Someone or some group is at war with authorities near Dallas, TX:
District Attorney Mike McLelland, and his wife, Cynthia McLelland, were shot dead in their home two months after McLelland publicly vowed to track down the killer of Assistant District Attorney Mark Hasse, shot dead in public on January 31.
The twin killings have rocked mostly rural Kaufman County on the eastern outskirts of Dallas, and several law enforcement officials have called them a direct attack on the criminal justice system.
The Reuters article cites unfounded speculation that the Aryan Brotherhood was behind the killings. Another report specifically condemns claims of Aryan Brotherhood involvement. I wouldn’t hazard a guess as to who is involved, but I would take a look at the effect these murders seem to be having upon the criminal justice system.
The assassination of any government official—in any capacity, be it a dogcatcher or district attorney—is typically fielded with shock, and felt by the citizenry as an attack upon the community itself. This is particularly in evidence when the crime is not a one-off isolated event, and is compounded when the killer or killers is willing to expand their attacks to include “collateral damage” in the form of innocent bystanders, or personalizes the attacks by targeting family members when the primary target is unavailable.

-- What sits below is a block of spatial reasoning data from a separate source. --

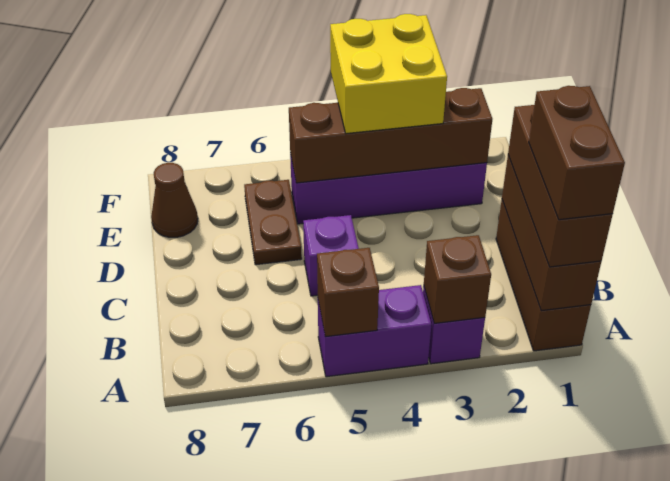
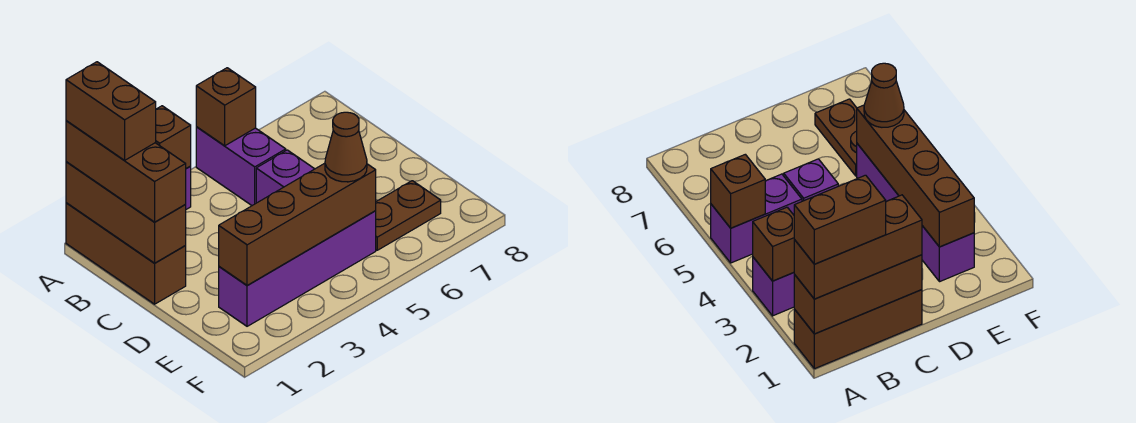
purple brick A4:A5 level 1 -> purple brick A5:B5 level 1
brown plate D6:E6 level 1 -> brown plate E6:E7 level 1
yellow brick E3:F4 level 3 -> none
brown cone E8 level 1 -> brown cone E5 level 3

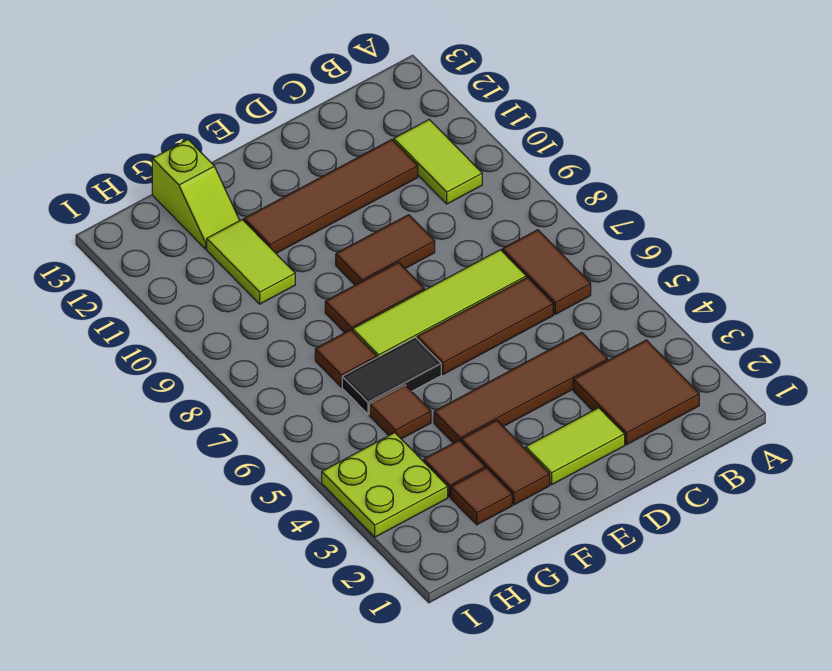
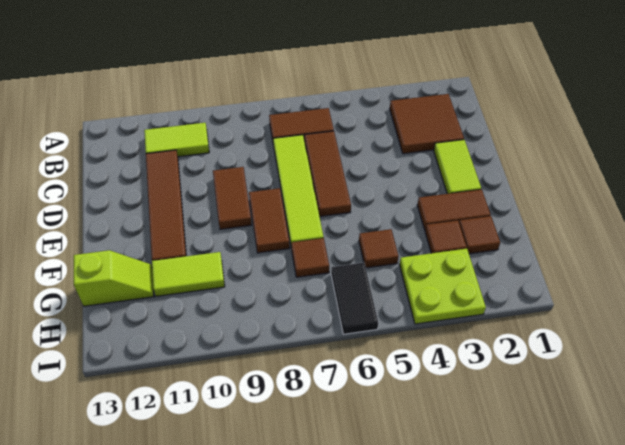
brown tile C4:F4 level 1 -> none
black tile F6:G6 level 1 -> black tile H6:I6 level 1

The killing of Assistant District Attorney Mark Hasse was a shock, and one a shaken citizenry could possibly explain away as an attack by an individual mad at Hasse who had his revenge and who will now go dormant and cease to be a threat. The additional brutal murders of District Attorney Mike McLelland, and his wife, Cynthia McLelland, have not be conclusively linked to the Hasse murder, but the connection has been made by the criminal justice system and the citizenry all the same. Speculation is reality at this point. All that is known for certain is that two prominent members of the legal community have been gunned down in targeted killings, and the addition of Cynthia McLelland suggests that the killer has no qualms about gunning down anyone nearby who might be a witness. This creates a chilling environment on the local criminal justice system.
I suspect that these three deaths will ratchet up the security around other possible targets will likely prevent a third attack and additional murder victims, but what if it doesn’t? If a third successful attack takes place, we’re likely to see a localized terrorism dynamic kick into high gear, and greatly affect the local criminal justice system. This stretches beyond just the district attorney’s office and court clerks to judges, local police and Sheriffs, and to a lesser degree, the family members of those who work within the system.
There will be an increase in people taking sick time and vacations, and an uptick in the number of people leaving positions they feel are dangerous to work in similar fields in “safe” jurisdictions, or leaving what they now view as a high-risk career field entirely. Efficiency within the system will degrade.
Should the situation further degrade under more attacks without suspects being captured (or at least identified), then Katie bar the door.
We could see the effects of outright terrorism working itself out through the system and to the community at large as is common today in many parts of Mexico. The goal of such terrorism is presumably to cripple the local criminal justice system in order to allow organized criminal syndicates to run amok.
Can it happen here? We’d like to think not, but the fact of the matter is that it has before, and could easily do so again.
Update: A prosecutor has resigned as a result of these murders.